Work required: Reproduce the following lines verbatim, keeping their order, spelling, and punctuation unchanged.

Supplied data:
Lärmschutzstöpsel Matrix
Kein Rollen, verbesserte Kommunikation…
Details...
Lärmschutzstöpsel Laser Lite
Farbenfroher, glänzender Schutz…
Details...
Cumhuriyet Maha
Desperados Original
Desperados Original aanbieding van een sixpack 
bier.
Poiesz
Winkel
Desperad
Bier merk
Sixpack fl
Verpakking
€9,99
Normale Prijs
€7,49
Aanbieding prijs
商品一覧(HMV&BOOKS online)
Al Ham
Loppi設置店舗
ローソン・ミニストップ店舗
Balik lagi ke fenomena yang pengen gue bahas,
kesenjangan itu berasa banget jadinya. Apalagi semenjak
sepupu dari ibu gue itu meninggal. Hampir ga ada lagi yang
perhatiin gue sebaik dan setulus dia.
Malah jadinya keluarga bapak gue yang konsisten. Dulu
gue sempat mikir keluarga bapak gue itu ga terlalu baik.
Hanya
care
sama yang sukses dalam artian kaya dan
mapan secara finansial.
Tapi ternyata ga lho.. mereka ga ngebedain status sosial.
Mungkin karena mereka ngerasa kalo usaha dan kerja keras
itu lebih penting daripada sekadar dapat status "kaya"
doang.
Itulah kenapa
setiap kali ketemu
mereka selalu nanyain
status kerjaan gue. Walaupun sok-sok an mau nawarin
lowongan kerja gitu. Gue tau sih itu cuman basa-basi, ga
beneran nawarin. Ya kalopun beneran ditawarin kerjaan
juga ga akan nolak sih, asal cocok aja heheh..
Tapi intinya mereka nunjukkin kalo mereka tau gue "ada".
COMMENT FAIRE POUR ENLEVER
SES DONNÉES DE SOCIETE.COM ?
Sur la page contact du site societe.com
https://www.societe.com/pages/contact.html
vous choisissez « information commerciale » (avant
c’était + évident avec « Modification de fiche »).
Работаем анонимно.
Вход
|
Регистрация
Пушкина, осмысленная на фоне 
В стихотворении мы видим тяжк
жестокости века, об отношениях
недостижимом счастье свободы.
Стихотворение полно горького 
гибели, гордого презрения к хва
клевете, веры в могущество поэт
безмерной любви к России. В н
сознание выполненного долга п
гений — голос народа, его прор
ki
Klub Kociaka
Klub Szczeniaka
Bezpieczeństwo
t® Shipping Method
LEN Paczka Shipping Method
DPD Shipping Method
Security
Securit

Task result:
Lärmschutzstöpsel Matrix
Kein Rollen, verbesserte Kommunikation…
Details...
Lärmschutzstöpsel Laser Lite
Farbenfroher, glänzender Schutz…
Details...
Cumhuriyet Maha
Desperados Original
Desperados Original aanbieding van een sixpack 
bier.
Poiesz
Winkel
Desperad
Bier merk
Sixpack fl
Verpakking
€9,99
Normale Prijs
€7,49
Aanbieding prijs
商品一覧(HMV&BOOKS online)
Al Ham
Loppi設置店舗
ローソン・ミニストップ店舗
Balik lagi ke fenomena yang pengen gue bahas,
kesenjangan itu berasa banget jadinya. Apalagi semenjak
sepupu dari ibu gue itu meninggal. Hampir ga ada lagi yang
perhatiin gue sebaik dan setulus dia.
Malah jadinya keluarga bapak gue yang konsisten. Dulu
gue sempat mikir keluarga bapak gue itu ga terlalu baik.
Hanya
care
sama yang sukses dalam artian kaya dan
mapan secara finansial.
Tapi ternyata ga lho.. mereka ga ngebedain status sosial.
Mungkin karena mereka ngerasa kalo usaha dan kerja keras
itu lebih penting daripada sekadar dapat status "kaya"
doang.
Itulah kenapa
setiap kali ketemu
mereka selalu nanyain
status kerjaan gue. Walaupun sok-sok an mau nawarin
lowongan kerja gitu. Gue tau sih itu cuman basa-basi, ga
beneran nawarin. Ya kalopun beneran ditawarin kerjaan
juga ga akan nolak sih, asal cocok aja heheh..
Tapi intinya mereka nunjukkin kalo mereka tau gue "ada".
COMMENT FAIRE POUR ENLEVER
SES DONNÉES DE SOCIETE.COM ?
Sur la page contact du site societe.com
https://www.societe.com/pages/contact.html
vous choisissez « information commerciale » (avant
c’était + évident avec « Modification de fiche »).
Работаем анонимно.
Вход
|
Регистрация
Пушкина, осмысленная на фоне 
В стихотворении мы видим тяжк
жестокости века, об отношениях
недостижимом счастье свободы.
Стихотворение полно горького 
гибели, гордого презрения к хва
клевете, веры в могущество поэт
безмерной любви к России. В н
сознание выполненного долга п
гений — голос народа, его прор
ki
Klub Kociaka
Klub Szczeniaka
Bezpieczeństwo
t® Shipping Method
LEN Paczka Shipping Method
DPD Shipping Method
Security
Securit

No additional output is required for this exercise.